Written task: Only the lines holding the word "Pull" are wanted; copy each of them from the listing.

Stored data:
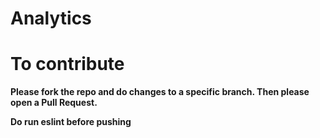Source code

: # Analytics

# **To contribute**
**Please fork the repo and do changes to a specific branch. Then please open a Pull Request.**

**Do run eslint before pushing**
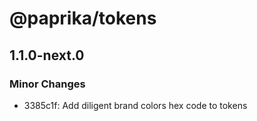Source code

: # @paprika/tokens

## 1.1.0-next.0
### Minor Changes

- 3385c1f: Add diligent brand colors hex code to tokens

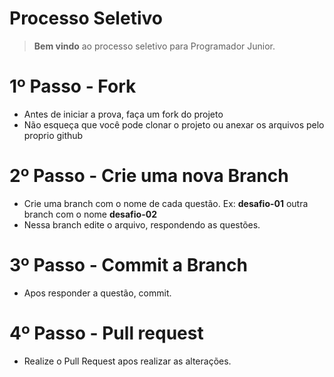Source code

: # Processo Seletivo

> **Bem vindo** ao processo seletivo para Programador Junior. <br>

# 1º Passo - Fork
- Antes de iniciar a prova, faça um fork do projeto
- Não esqueça que você pode clonar o projeto ou anexar os arquivos pelo proprio github

# 2º Passo - Crie uma nova Branch
- Crie uma branch com o nome de cada questão. Ex: **desafio-01** outra branch com o nome **desafio-02**
- Nessa branch edite o arquivo, respondendo as questões.

# 3º Passo - Commit a Branch
- Apos responder a questão, commit.

# 4º Passo - Pull request
- Realize o Pull Request apos realizar as alterações.
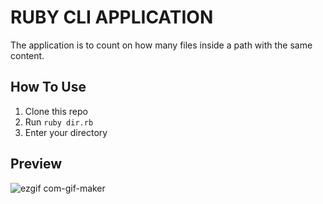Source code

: # RUBY CLI APPLICATION

The application is to count on how many files inside a path with the same content.

## How To Use
1. Clone this repo
2. Run `ruby dir.rb`
3. Enter your directory

## Preview
![ezgif com-gif-maker](https://user-images.githubusercontent.com/29510381/130661842-6ed6dd3f-5f9e-4003-b663-bdac20d13b71.gif)
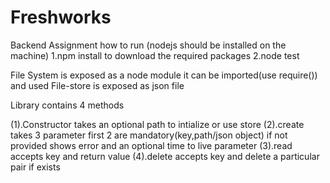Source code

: # Freshworks
Backend Assignment
how to run 
(nodejs should be installed on the machine)
1.npm install to download the required packages
2.node test

File System is exposed as a node module it can be imported(use require()) and used
File-store is exposed as json file

Library contains 4 methods

(1).Constructor takes an optional path to intialize or use store 
(2).create takes 3 parameter first 2 are mandatory(key,path/json object) if not provided shows error and an optional time to live parameter
(3).read accepts key and return value
(4).delete accepts key and delete a particular pair if exists
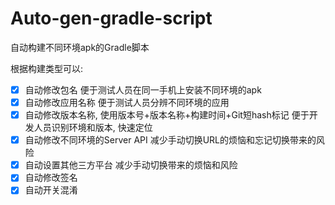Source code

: # Auto-gen-gradle-script

自动构建不同环境apk的Gradle脚本

根据构建类型可以:

* [x] 自动修改包名
便于测试人员在同一手机上安装不同环境的apk
* [x] 自动修改应用名称
便于测试人员分辨不同环境的应用
* [x] 自动修改版本名称, 使用版本号+版本名称+构建时间+Git短hash标记
便于开发人员识别环境和版本, 快速定位
* [x] 自动修改不同环境的Server API
减少手动切换URL的烦恼和忘记切换带来的风险
* [x] 自动设置其他三方平台
减少手动切换带来的烦恼和风险
* [x] 自动修改签名
* [x] 自动开关混淆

Response below:
**Please fork the repo and do changes to a specific branch. Then please open a Pull Request.**
# 4º Passo - Pull request
- Realize o Pull Request apos realizar as alterações.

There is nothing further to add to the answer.